Hurricane Katrina showed the Federal government how invisibly large the cash economy was in that city, after the disaster. All of the Federal support checks being mailed down there, all of a sudden had no valid addresses. The words fraud and abuse never surfaced, and if they had, many high up government officials would have qualified for jail time. They whistled by the graveyard on that one.

The mechanic down the street has two prices, one for credit cards and the other for cash. When the phone says press one for English, you know there are two economies, one is hidden.

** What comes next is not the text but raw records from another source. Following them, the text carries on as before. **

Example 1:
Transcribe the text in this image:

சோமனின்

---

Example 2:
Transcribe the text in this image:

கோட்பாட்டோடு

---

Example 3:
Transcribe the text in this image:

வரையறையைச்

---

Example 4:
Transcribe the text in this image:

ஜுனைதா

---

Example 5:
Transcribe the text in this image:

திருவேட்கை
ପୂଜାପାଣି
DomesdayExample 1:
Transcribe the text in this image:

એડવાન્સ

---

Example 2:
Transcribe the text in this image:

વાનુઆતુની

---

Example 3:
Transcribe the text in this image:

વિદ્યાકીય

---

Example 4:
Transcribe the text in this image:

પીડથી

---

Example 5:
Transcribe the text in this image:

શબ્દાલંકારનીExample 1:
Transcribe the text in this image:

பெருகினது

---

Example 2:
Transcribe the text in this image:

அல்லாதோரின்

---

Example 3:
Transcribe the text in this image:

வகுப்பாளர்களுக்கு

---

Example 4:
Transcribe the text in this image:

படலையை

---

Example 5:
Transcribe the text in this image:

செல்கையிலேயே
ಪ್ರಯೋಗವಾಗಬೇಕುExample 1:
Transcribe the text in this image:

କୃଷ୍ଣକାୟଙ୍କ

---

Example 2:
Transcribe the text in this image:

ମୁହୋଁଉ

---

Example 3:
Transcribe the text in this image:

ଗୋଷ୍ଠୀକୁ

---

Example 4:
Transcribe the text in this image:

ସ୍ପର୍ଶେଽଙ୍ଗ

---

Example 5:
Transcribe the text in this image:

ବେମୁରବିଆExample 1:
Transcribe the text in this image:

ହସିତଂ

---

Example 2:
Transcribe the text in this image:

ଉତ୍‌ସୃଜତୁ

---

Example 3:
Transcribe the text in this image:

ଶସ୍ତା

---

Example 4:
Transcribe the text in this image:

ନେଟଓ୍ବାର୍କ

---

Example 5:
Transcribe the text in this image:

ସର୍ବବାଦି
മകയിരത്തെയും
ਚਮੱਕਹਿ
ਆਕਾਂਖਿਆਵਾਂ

So what is going on, we have an economy that is collecting less taxes and having more expenses to cover. In order to participate in this "Free lunch program," you have to be broke (excluding your Mercedes and million dollar home--they don't count against you). The new trend is to hide your assets in a safety deposit box or under the mattress. The banks don't pay any meaningful interest. $100,000 in the bank at 1% will pay $1,000 a year. Hide the dollars and get a bonus of $3,600 in food stamps an EBT debit card.

The neat thing about keeping your money out of the banking system, is that no one from Nigeria can get on the phone with you and drain your retirement account. They can’t touch your mattress or the box buried in the back yard. Home Depot has shovels on sale at $15. Tip--don't bury currency or hide it in the walls, rats love the stuff for nesting.

Another good thing, if your care taker wants to make $1,000 the hard way, you have the cash on hand (that’s when having a bad memory is a good thing). You don’t have to go shopping with the wife to have fun—you can have fun, while the wife is shopping.

Interest rates are real low and no one is borrowing, but God help you if you want to withdraw your saving in cash. Retirees have gobs of money in banks, they have monthly statements to prove it. Bernie Madoff’s problem started when people wanted their dollars back. So far, most retirees are content to play the game of “Leave it in the bank.” The problem is, low interest rates have changed the way you play the game. You get more from government, if you can prove you have nothing. What would happen if more people (who have savings) wanted their savings in cash? The government wouldn't be able to borrow those dollars, to give it to those, that have none. But while they have the dollars, get in line and make Bernie proud.